Exercise objective →
What you give back must match the records below word for word.

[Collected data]
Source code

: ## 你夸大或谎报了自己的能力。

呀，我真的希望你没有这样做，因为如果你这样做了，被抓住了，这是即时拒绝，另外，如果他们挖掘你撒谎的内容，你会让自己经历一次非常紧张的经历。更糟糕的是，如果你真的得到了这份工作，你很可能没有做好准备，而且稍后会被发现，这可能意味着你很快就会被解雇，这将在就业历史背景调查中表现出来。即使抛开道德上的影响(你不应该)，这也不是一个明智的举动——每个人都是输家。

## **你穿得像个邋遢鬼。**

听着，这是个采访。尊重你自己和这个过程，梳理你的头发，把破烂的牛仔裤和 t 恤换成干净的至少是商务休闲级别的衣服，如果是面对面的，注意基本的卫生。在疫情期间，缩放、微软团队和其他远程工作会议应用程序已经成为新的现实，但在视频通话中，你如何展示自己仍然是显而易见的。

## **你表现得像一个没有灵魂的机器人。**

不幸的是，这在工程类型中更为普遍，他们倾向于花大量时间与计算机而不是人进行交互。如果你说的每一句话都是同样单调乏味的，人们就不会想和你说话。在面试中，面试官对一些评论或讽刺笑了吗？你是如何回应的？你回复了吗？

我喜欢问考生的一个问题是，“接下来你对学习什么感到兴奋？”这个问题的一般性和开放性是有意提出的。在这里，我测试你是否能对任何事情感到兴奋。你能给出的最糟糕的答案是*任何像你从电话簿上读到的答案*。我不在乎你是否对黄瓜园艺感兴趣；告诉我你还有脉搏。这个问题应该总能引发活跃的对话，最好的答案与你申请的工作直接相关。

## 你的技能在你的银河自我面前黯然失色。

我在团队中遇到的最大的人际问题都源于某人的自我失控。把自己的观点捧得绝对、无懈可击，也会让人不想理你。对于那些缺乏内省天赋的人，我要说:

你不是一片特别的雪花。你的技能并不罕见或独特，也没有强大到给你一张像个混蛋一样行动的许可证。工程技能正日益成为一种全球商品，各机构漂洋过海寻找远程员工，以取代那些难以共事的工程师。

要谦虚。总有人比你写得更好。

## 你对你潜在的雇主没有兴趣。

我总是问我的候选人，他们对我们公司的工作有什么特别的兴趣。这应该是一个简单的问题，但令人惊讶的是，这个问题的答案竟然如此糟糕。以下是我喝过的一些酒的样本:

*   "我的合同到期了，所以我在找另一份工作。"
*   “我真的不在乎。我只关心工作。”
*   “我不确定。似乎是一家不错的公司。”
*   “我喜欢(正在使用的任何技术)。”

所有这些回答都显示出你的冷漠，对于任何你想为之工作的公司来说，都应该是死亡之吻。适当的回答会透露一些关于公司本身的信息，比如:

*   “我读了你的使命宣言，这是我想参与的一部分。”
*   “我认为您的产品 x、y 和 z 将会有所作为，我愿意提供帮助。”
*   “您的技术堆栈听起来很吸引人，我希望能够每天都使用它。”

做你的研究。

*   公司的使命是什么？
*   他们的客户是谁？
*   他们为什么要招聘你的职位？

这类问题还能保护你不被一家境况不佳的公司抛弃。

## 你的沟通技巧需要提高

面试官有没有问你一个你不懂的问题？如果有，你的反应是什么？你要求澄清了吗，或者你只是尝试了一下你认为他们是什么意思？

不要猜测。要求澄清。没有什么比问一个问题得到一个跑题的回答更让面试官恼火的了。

Answer area →
Source code

: ## 你夸大或谎报了自己的能力。

呀，我真的希望你没有这样做，因为如果你这样做了，被抓住了，这是即时拒绝，另外，如果他们挖掘你撒谎的内容，你会让自己经历一次非常紧张的经历。更糟糕的是，如果你真的得到了这份工作，你很可能没有做好准备，而且稍后会被发现，这可能意味着你很快就会被解雇，这将在就业历史背景调查中表现出来。即使抛开道德上的影响(你不应该)，这也不是一个明智的举动——每个人都是输家。

## **你穿得像个邋遢鬼。**

听着，这是个采访。尊重你自己和这个过程，梳理你的头发，把破烂的牛仔裤和 t 恤换成干净的至少是商务休闲级别的衣服，如果是面对面的，注意基本的卫生。在疫情期间，缩放、微软团队和其他远程工作会议应用程序已经成为新的现实，但在视频通话中，你如何展示自己仍然是显而易见的。

## **你表现得像一个没有灵魂的机器人。**

不幸的是，这在工程类型中更为普遍，他们倾向于花大量时间与计算机而不是人进行交互。如果你说的每一句话都是同样单调乏味的，人们就不会想和你说话。在面试中，面试官对一些评论或讽刺笑了吗？你是如何回应的？你回复了吗？

我喜欢问考生的一个问题是，“接下来你对学习什么感到兴奋？”这个问题的一般性和开放性是有意提出的。在这里，我测试你是否能对任何事情感到兴奋。你能给出的最糟糕的答案是*任何像你从电话簿上读到的答案*。我不在乎你是否对黄瓜园艺感兴趣；告诉我你还有脉搏。这个问题应该总能引发活跃的对话，最好的答案与你申请的工作直接相关。

## 你的技能在你的银河自我面前黯然失色。

我在团队中遇到的最大的人际问题都源于某人的自我失控。把自己的观点捧得绝对、无懈可击，也会让人不想理你。对于那些缺乏内省天赋的人，我要说:

你不是一片特别的雪花。你的技能并不罕见或独特，也没有强大到给你一张像个混蛋一样行动的许可证。工程技能正日益成为一种全球商品，各机构漂洋过海寻找远程员工，以取代那些难以共事的工程师。

要谦虚。总有人比你写得更好。

## 你对你潜在的雇主没有兴趣。

我总是问我的候选人，他们对我们公司的工作有什么特别的兴趣。这应该是一个简单的问题，但令人惊讶的是，这个问题的答案竟然如此糟糕。以下是我喝过的一些酒的样本:

*   "我的合同到期了，所以我在找另一份工作。"
*   “我真的不在乎。我只关心工作。”
*   “我不确定。似乎是一家不错的公司。”
*   “我喜欢(正在使用的任何技术)。”

所有这些回答都显示出你的冷漠，对于任何你想为之工作的公司来说，都应该是死亡之吻。适当的回答会透露一些关于公司本身的信息，比如:

*   “我读了你的使命宣言，这是我想参与的一部分。”
*   “我认为您的产品 x、y 和 z 将会有所作为，我愿意提供帮助。”
*   “您的技术堆栈听起来很吸引人，我希望能够每天都使用它。”

做你的研究。

*   公司的使命是什么？
*   他们的客户是谁？
*   他们为什么要招聘你的职位？

这类问题还能保护你不被一家境况不佳的公司抛弃。

## 你的沟通技巧需要提高

面试官有没有问你一个你不懂的问题？如果有，你的反应是什么？你要求澄清了吗，或者你只是尝试了一下你认为他们是什么意思？

不要猜测。要求澄清。没有什么比问一个问题得到一个跑题的回答更让面试官恼火的了。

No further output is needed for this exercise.